━━ DATASET EXTRACT ━━

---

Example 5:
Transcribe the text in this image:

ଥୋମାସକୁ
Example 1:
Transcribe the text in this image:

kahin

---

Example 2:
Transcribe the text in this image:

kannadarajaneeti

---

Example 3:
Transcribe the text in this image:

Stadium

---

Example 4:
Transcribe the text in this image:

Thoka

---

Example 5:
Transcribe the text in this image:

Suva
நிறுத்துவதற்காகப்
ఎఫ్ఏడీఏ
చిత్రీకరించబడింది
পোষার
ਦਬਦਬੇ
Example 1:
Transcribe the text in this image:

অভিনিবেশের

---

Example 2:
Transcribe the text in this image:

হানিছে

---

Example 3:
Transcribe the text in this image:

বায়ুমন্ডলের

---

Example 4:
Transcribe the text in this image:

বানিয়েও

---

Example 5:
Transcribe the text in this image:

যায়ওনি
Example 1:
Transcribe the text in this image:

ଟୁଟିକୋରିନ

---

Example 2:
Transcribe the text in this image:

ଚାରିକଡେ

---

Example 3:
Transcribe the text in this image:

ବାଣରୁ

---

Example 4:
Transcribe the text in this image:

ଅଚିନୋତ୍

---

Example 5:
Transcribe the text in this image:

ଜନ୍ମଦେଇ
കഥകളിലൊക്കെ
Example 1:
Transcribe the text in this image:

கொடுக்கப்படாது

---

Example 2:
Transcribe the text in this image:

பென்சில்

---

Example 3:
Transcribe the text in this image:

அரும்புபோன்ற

━━━

• ACTION ITEM
Repeat each record word for word.

• PROBLEM SOLUTION
---

Example 5:
Transcribe the text in this image:

ଥୋମାସକୁ
Example 1:
Transcribe the text in this image:

kahin

---

Example 2:
Transcribe the text in this image:

kannadarajaneeti

---

Example 3:
Transcribe the text in this image:

Stadium

---

Example 4:
Transcribe the text in this image:

Thoka

---

Example 5:
Transcribe the text in this image:

Suva
நிறுத்துவதற்காகப்
ఎఫ్ఏడీఏ
చిత్రీకరించబడింది
পোষার
ਦਬਦਬੇ
Example 1:
Transcribe the text in this image:

অভিনিবেশের

---

Example 2:
Transcribe the text in this image:

হানিছে

---

Example 3:
Transcribe the text in this image:

বায়ুমন্ডলের

---

Example 4:
Transcribe the text in this image:

বানিয়েও

---

Example 5:
Transcribe the text in this image:

যায়ওনি
Example 1:
Transcribe the text in this image:

ଟୁଟିକୋରିନ

---

Example 2:
Transcribe the text in this image:

ଚାରିକଡେ

---

Example 3:
Transcribe the text in this image:

ବାଣରୁ

---

Example 4:
Transcribe the text in this image:

ଅଚିନୋତ୍

---

Example 5:
Transcribe the text in this image:

ଜନ୍ମଦେଇ
കഥകളിലൊക്കെ
Example 1:
Transcribe the text in this image:

கொடுக்கப்படாது

---

Example 2:
Transcribe the text in this image:

பென்சில்

---

Example 3:
Transcribe the text in this image:

அரும்புபோன்ற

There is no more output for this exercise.